The degrees of freedom (DF) is the number of independent pieces of information on a statistic. The degrees of freedom for a table is (number of rows – 1), multiplied by (number of columns – 1).

### Interpretation

Minitab uses the degrees of freedom to determine the p-value associated with the test statistic.

In these results, the degrees of freedom (DF) is 4.

## Chi-Square Test

Chi-SquareDFP-Value
Pearson11.78840.019
Likelihood Ratio11.81640.019

## P-value

The p-value is a probability that measures the evidence against the null hypothesis. Lower probabilities provide stronger evidence against the null hypothesis.

Use the p-value to determine whether to reject or fail to reject the null hypothesis, which states that no association between two categorical variables exist.

Minitab uses the chi-square statistic to determine the p-value.

###### Note

Minitab does not display the p-value when any expected count is less than 1 because the results can be invalid.

### Interpretation

To determine whether the variables are independent, compare the p-value to the significance level. Usually, a significance level (denoted as α or alpha) of 0.05 works well. A significance level of 0.05 indicates a 5% risk of concluding that an association between the variables exists when there is no actual association.
P-value ≤ α: The variables have a statistically significant association (Reject H0)
If the p-value is less than or equal to the significance level, you reject the null hypothesis and conclude that there is a statistically significant association between the variables.
P-value > α: Cannot conclude that the variables are associated (Fail to reject H0)
If the p-value is larger than the significance level, you fail to reject the null hypothesis because there is not enough evidence to conclude that the variables are associated.
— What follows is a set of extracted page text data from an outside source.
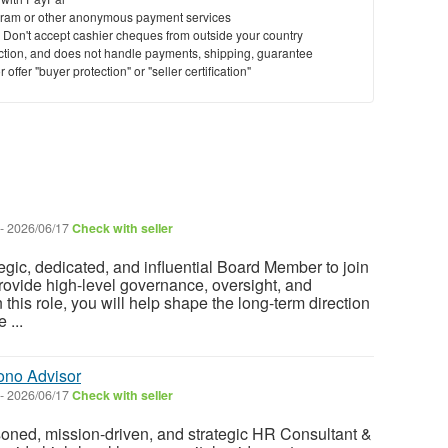
ram or other anonymous payment services
y. Don't accept cashier cheques from outside your country
saction, and does not handle payments, shipping, guarantee
offer "buyer protection" or "seller certification"
-
2026/06/17
Check with seller
egic, dedicated, and influential Board Member to join
rovide high-level governance, oversight, and
n this role, you will help shape the long-term direction
 ...
ono Advisor
-
2026/06/17
Check with seller
oned, mission-driven, and strategic HR Consultant &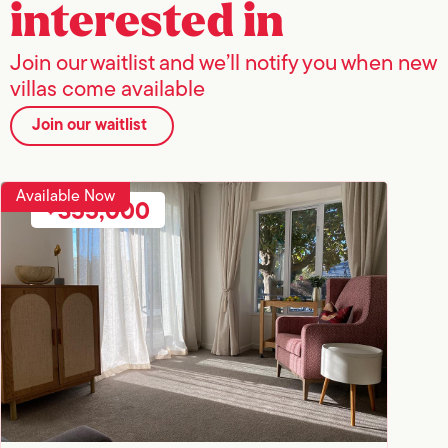
interested in
Join our waitlist and we’ll notify you when new
villas come available
Join our waitlist
Available Now
355,000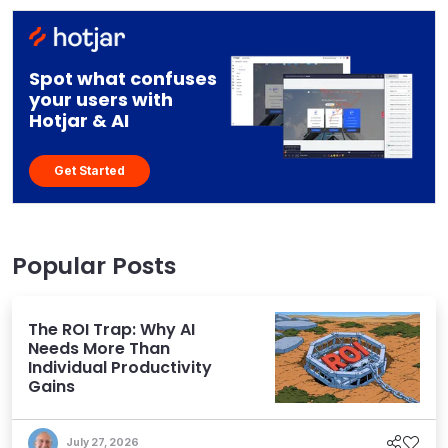
Spot what confuses
your users with
Hotjar & AI
Get Started
Popular Posts
The ROI Trap: Why AI
Needs More Than
Individual Productivity
Gains
July 27, 2026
In these results, the p-value = 0.019. Because the p-value is less than α, you reject the null hypothesis. You can conclude that the variables are associated.

## Chi-Square Test

Chi-SquareDFP-Value
Pearson11.78840.019
Likelihood Ratio11.81640.019

## Raw residuals

The raw residuals are the differences between observed counts and expected counts.
Observed count
The observed count is the actual number of observations in a sample that belong to a category.
Expected count

The expected count is the frequency that would be expected in a cell, on average, if the variables are independent. Minitab calculates the expected counts as the product of the row and column totals, divided by the total number of observations.

### Interpretation

You can compare the observed values and the expected values in the output table.

In these results, the cell count is the first number in each cell, the expected count is the second number in each cell, and the raw residual is the third number in each cell. Machine 2, 1st shift has the largest raw residual, which means that the greatest difference between expected and actual defects is found on Machine 2 during the 1st shift. A better way to compare observed counts and expected counts is with the standardized residuals.

## Standardized residuals

The standardized residuals are the raw residuals (or the difference between the observed counts and expected counts), divided by the square root of the expected counts.

### Interpretation

You can compare the standardized residuals in the output table to see which category of variables have the largest difference between the expected counts and the actual counts relative to sample size, and seem to be dependent. For example, you can assess the standardized residuals in the output table to see the association between machine and shift for producing defects.

In these results, the cell count is the first number in each cell, the expected count is the second number in each cell, and the standardized residual is the third number in each cell. The positive standardized residuals indicate that there were more defective handles than expected. The negative standardized residuals indicate that there were less defective handles than expected.